Sweet potato (Ipomoea batatas L.) shoot tips grown in vitro were successfully cryopreserved by encapsulation-vitrification. Encapsulated explants are very easily manipulated, due to the relatively large size of the alginate beads, and a large number of samples can be treated simultaneously. In this study, the effects of sucrose preculture, cryoprotectant preculture, and post-warm recovery media on regrowth, following liquid nitrogen (LN) exposure, were investigated to establish an efficient encapsulation-vitrification protocol for sweet potato.
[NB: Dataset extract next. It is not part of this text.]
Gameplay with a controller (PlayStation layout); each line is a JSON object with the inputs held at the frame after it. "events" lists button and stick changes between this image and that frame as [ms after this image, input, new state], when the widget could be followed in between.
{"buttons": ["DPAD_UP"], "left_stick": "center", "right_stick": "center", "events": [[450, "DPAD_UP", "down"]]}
Shoot tips of plants grown in vitro were precultured in 0.3 M sucrose for 2 d before encapsulation. Encapsulated shoot tips were pre-incubated in liquid MS (Murashige and Skoog) medium containing 0.5 M sucrose for 16 h, before preculturing in sucrose-enriched medium (0.7 M sucrose) for 8 h. Shoot tips were osmoprotected with 35% plant vitrification solution 3 (PVS3) for 3 h, before being dehydrated with PVS3 for 2 h at $25^{\circ}C$. The encapsulated and dehydrated shoot tips were transferred to 2 mL cryotubes, suspended in 0.5 mL PVS3, and plunged directly into liquid N. High levels of shoot formation were obtained for the cv. Yeulmi (65.7%) and Yeonwhangmi (80.3%). The regrowth rates of cryopreserved samples in Yeulmi (78.9%) and Yeonwhangmi (91.3%), following culture on ammonium-free MS medium for 5 d, were much higher than those cultured on standard MS medium (65.7% and 80.3%, respectively). This encapsulation-vitrification is a promising method for the long-term preservation of sweet potato.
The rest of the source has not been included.